◆ TÂCHE À RÉALISER
Pouvez-vous retranscrire intégralement, sans y changer un mot, le compte rendu sur les « filières d'élite » qui figure plus bas ?

◆ EXTRAIT DU DOCUMENT
----

Passer les frontières sociales. Comment les « filières d’élite » entrouvrent leurs portes

Paris, Fayard, 459 p. | commenté par : Sophie Blanchard

Des dispositifs de discrimination positive destinés à promouvoir l’égalité des chances se développent depuis une dizaine d’années dans l’enseignement supérieur français. Ils visent à compenser les insuffisances d’une démocratisation scolaire dont Stéphane Beaud soulignait dès 2002 le caractère ségrégatif[1]. L’institution scolaire, conçue comme vecteur d’ascension sociale, peine à compenser une inégalité des chances qui favorise la reproduction sociale. Ces dispositifs de discrimination positive visent en priorité les jeunes de classes populaires, souvent issus de l’immigration, résidant dans les quartiers défavorisés des grandes agglomérations. Le livre de Paul Pasquali, Passer les frontières sociales. Comment les « filières d’élite » entrouvrent leurs portes, permet, au travers d’une enquête ethnographique très riche, de prendre la mesure des succès et des limites de l’un de ces dispositifs de remédiation.

Dans cet ouvrage, adapté d’une thèse de doctorat en sociologie soutenue en 2013, Paul Pasquali décrit et analyse les trajectoires de jeunes lycéens de ZEP passés entre 2002 et 2007 par une classe préparatoire réservée aux bacheliers ZEP, dispositif qu’il appelle « prépa sup-expé ». Cette classe préparatoire, située dans un prestigieux lycée du centre-ville[2] abritant plusieurs classes préparatoires, a ouvert en 2002 ; elle permet à des lycéens venant de trois lycées ZEP des quartiers populaires de la ville de préparer des concours accessibles après le bac (ceux des Instituts d’Etudes Politiques, à l’exception de Sciences Po Paris, et celui d’une école de commerce), ou de postuler ensuite dans une classe préparatoire. Ce dispositif de discrimination positive visant à favoriser l’égalité des chances constitue donc un niveau de cursus intermédiaire entre la terminale et l’enseignement supérieur. L’étude est fondée sur une enquête ethnographique au long cours menée auprès de jeunes passés par  la prépa sup-expé et sur des entretiens avec les enseignants de la classe préparatoire et des lycées ZEP qui forment son bassin de recrutement. En enquêtant au plus près des jeunes « migrants de classe », Paul Pasquali  réalise une ethnographie de « la mobilité sociale en train de se faire ».

----

◆ DONNÉES FOURNIES
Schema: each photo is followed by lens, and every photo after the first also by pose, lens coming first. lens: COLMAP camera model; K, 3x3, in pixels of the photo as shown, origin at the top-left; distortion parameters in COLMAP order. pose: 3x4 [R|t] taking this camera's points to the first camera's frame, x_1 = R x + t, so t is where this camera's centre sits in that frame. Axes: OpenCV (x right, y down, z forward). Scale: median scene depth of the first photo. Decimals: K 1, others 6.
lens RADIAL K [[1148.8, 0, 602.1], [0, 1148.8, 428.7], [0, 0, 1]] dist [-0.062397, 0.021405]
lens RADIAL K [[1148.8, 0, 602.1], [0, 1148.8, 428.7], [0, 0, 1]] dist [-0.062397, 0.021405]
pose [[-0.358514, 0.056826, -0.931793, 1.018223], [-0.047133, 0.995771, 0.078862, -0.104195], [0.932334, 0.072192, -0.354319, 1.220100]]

----

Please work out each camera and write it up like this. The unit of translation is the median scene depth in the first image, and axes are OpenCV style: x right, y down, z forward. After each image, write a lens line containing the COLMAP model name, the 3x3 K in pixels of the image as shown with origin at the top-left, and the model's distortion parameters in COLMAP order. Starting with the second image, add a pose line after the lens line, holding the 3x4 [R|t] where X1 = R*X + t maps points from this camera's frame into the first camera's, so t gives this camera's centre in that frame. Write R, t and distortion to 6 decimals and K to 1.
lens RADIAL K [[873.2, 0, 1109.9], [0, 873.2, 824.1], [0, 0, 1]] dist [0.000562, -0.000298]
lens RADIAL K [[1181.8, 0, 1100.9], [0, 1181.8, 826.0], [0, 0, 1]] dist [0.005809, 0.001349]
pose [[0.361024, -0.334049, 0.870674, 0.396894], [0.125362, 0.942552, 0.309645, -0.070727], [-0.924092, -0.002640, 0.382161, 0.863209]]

----

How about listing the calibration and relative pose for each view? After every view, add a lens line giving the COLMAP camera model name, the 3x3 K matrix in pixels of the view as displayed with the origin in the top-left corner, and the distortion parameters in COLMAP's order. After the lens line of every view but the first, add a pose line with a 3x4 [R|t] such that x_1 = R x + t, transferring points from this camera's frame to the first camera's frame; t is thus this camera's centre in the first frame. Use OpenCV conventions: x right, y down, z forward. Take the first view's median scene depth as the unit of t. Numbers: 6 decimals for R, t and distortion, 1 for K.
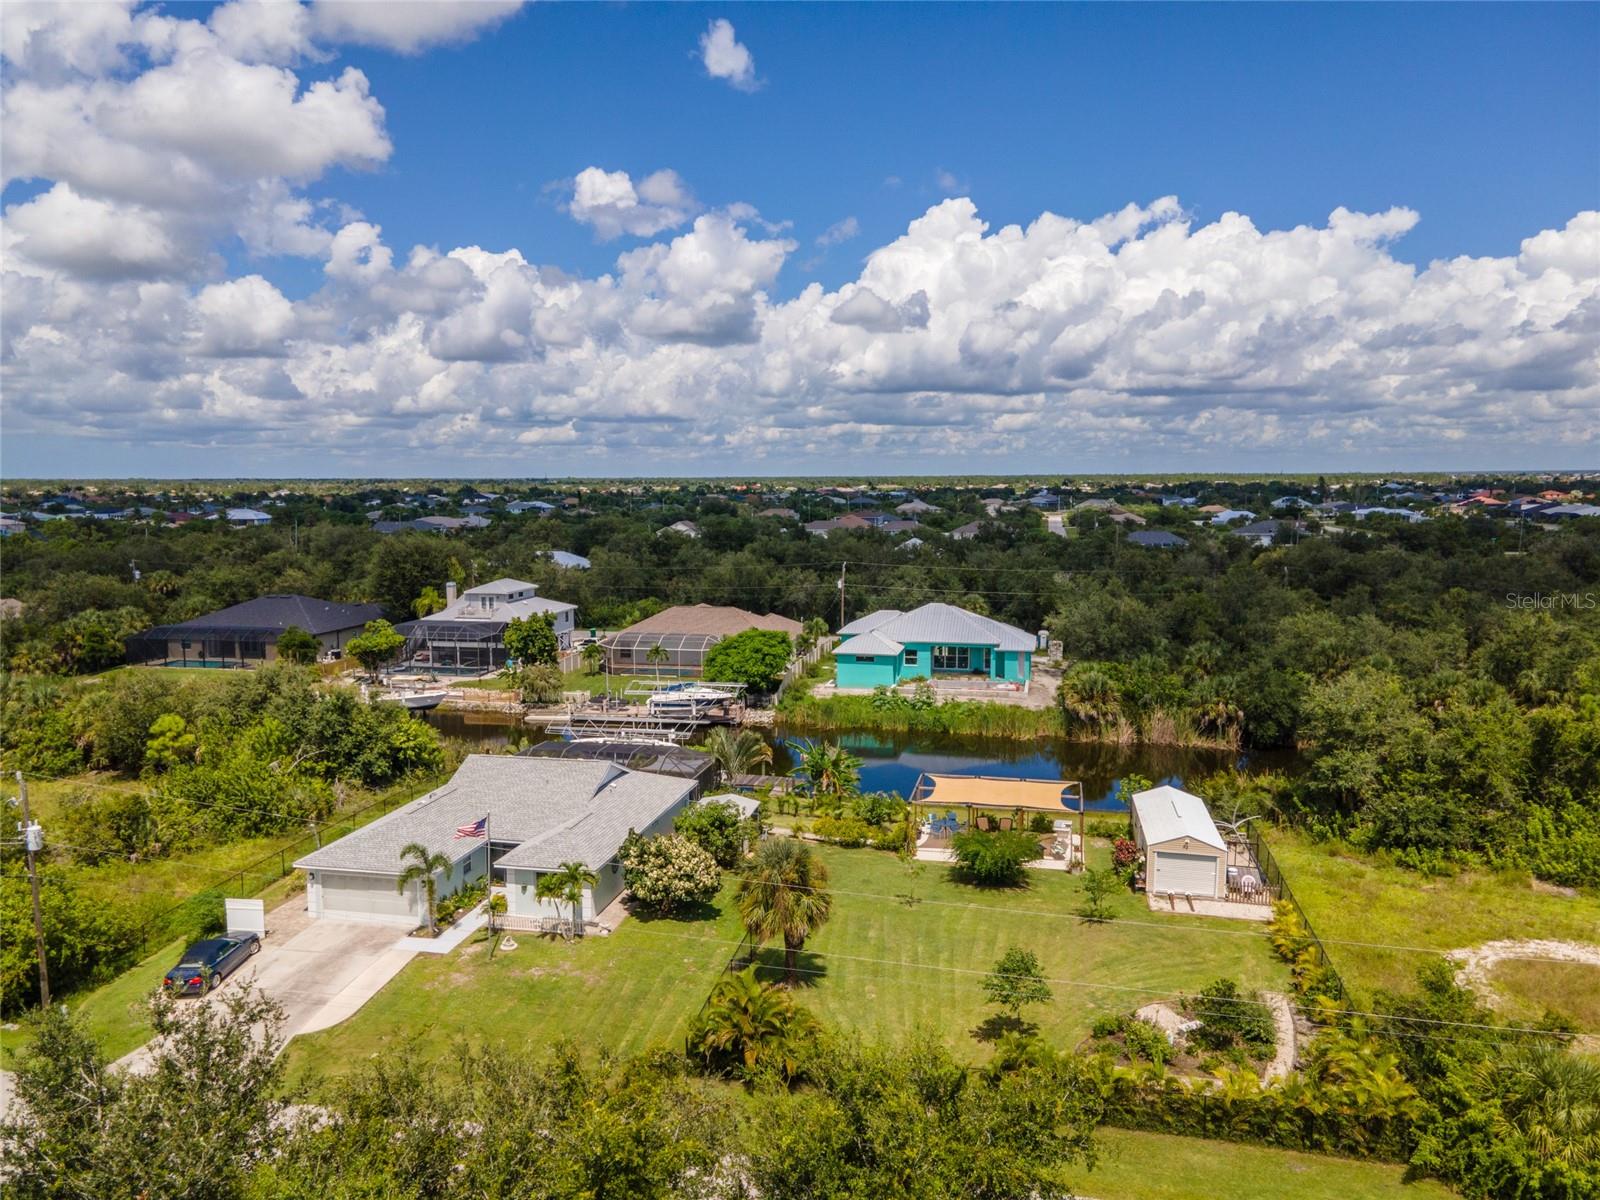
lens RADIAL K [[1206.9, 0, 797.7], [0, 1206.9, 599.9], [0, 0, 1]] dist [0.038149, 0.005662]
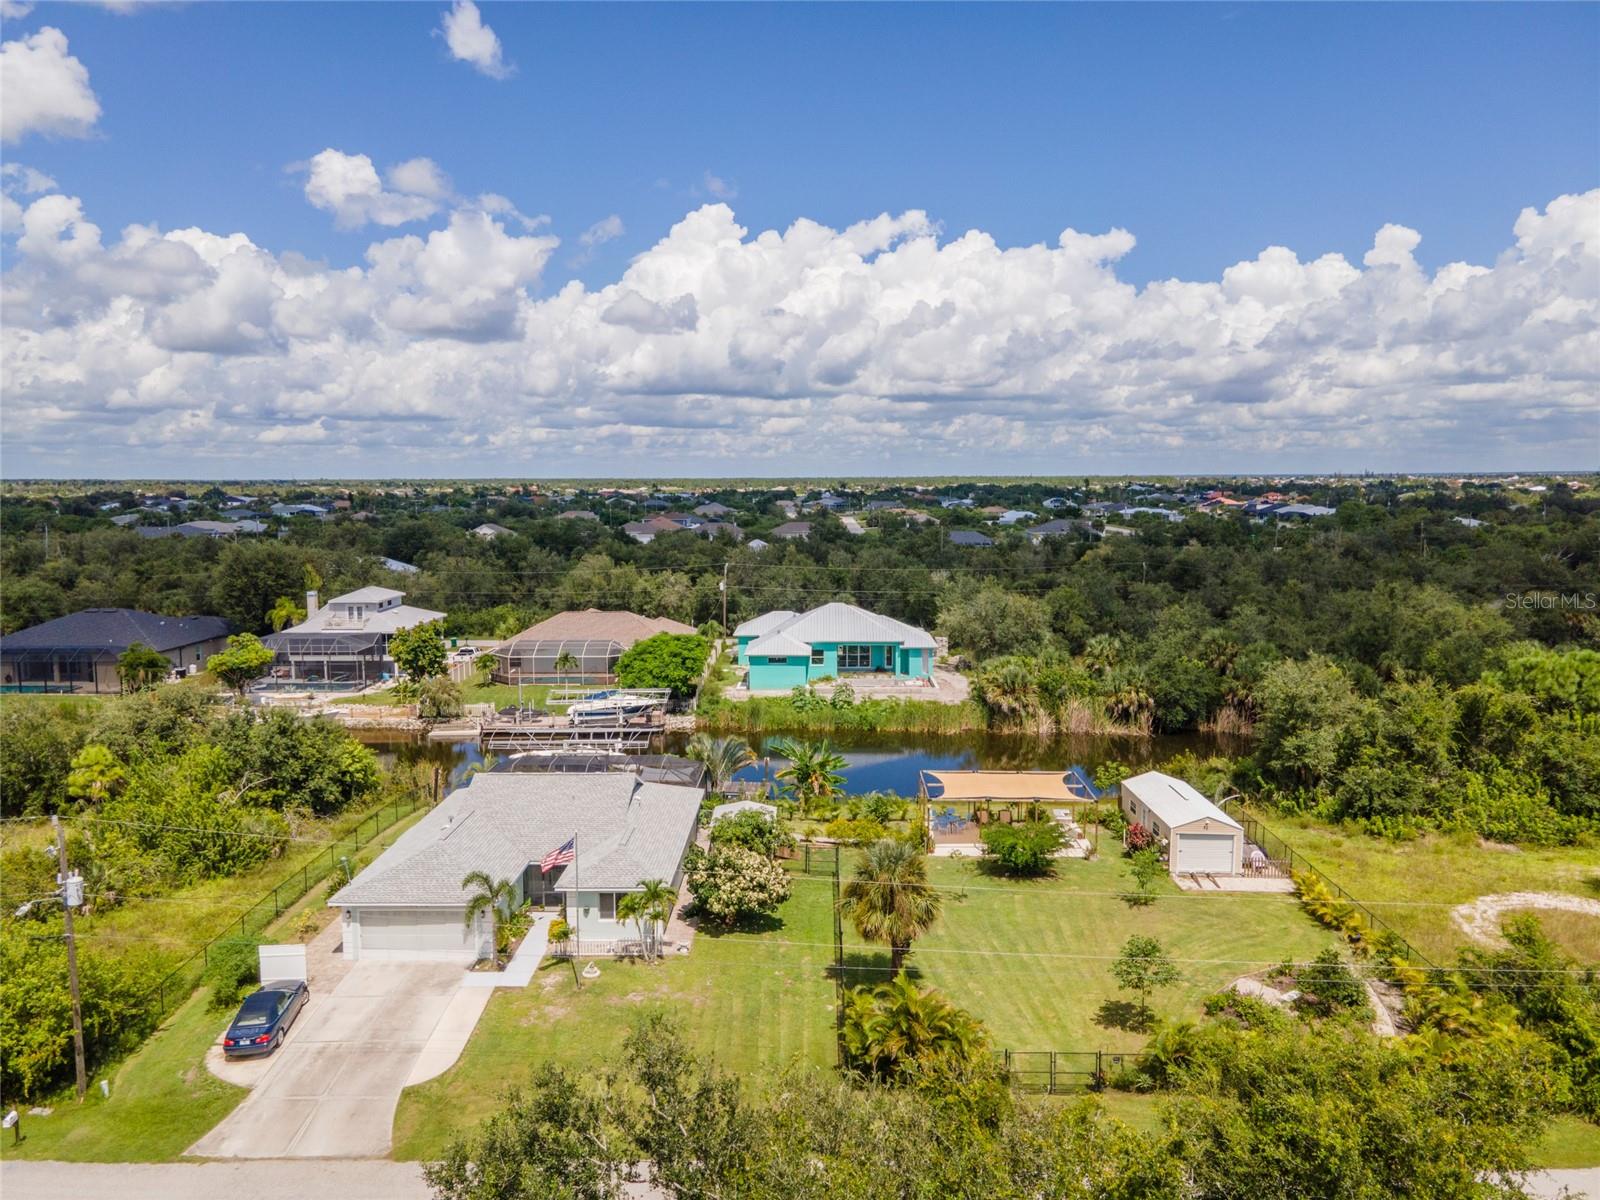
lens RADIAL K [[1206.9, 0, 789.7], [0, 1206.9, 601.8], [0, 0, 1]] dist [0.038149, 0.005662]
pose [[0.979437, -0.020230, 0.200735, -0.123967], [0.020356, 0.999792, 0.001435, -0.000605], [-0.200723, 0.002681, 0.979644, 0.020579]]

----

◆ CORRIGÉ DE L'EXERCICE
Passer les frontières sociales. Comment les « filières d’élite » entrouvrent leurs portes

Paris, Fayard, 459 p. | commenté par : Sophie Blanchard

Des dispositifs de discrimination positive destinés à promouvoir l’égalité des chances se développent depuis une dizaine d’années dans l’enseignement supérieur français. Ils visent à compenser les insuffisances d’une démocratisation scolaire dont Stéphane Beaud soulignait dès 2002 le caractère ségrégatif[1]. L’institution scolaire, conçue comme vecteur d’ascension sociale, peine à compenser une inégalité des chances qui favorise la reproduction sociale. Ces dispositifs de discrimination positive visent en priorité les jeunes de classes populaires, souvent issus de l’immigration, résidant dans les quartiers défavorisés des grandes agglomérations. Le livre de Paul Pasquali, Passer les frontières sociales. Comment les « filières d’élite » entrouvrent leurs portes, permet, au travers d’une enquête ethnographique très riche, de prendre la mesure des succès et des limites de l’un de ces dispositifs de remédiation.

Dans cet ouvrage, adapté d’une thèse de doctorat en sociologie soutenue en 2013, Paul Pasquali décrit et analyse les trajectoires de jeunes lycéens de ZEP passés entre 2002 et 2007 par une classe préparatoire réservée aux bacheliers ZEP, dispositif qu’il appelle « prépa sup-expé ». Cette classe préparatoire, située dans un prestigieux lycée du centre-ville[2] abritant plusieurs classes préparatoires, a ouvert en 2002 ; elle permet à des lycéens venant de trois lycées ZEP des quartiers populaires de la ville de préparer des concours accessibles après le bac (ceux des Instituts d’Etudes Politiques, à l’exception de Sciences Po Paris, et celui d’une école de commerce), ou de postuler ensuite dans une classe préparatoire. Ce dispositif de discrimination positive visant à favoriser l’égalité des chances constitue donc un niveau de cursus intermédiaire entre la terminale et l’enseignement supérieur. L’étude est fondée sur une enquête ethnographique au long cours menée auprès de jeunes passés par  la prépa sup-expé et sur des entretiens avec les enseignants de la classe préparatoire et des lycées ZEP qui forment son bassin de recrutement. En enquêtant au plus près des jeunes « migrants de classe », Paul Pasquali  réalise une ethnographie de « la mobilité sociale en train de se faire ».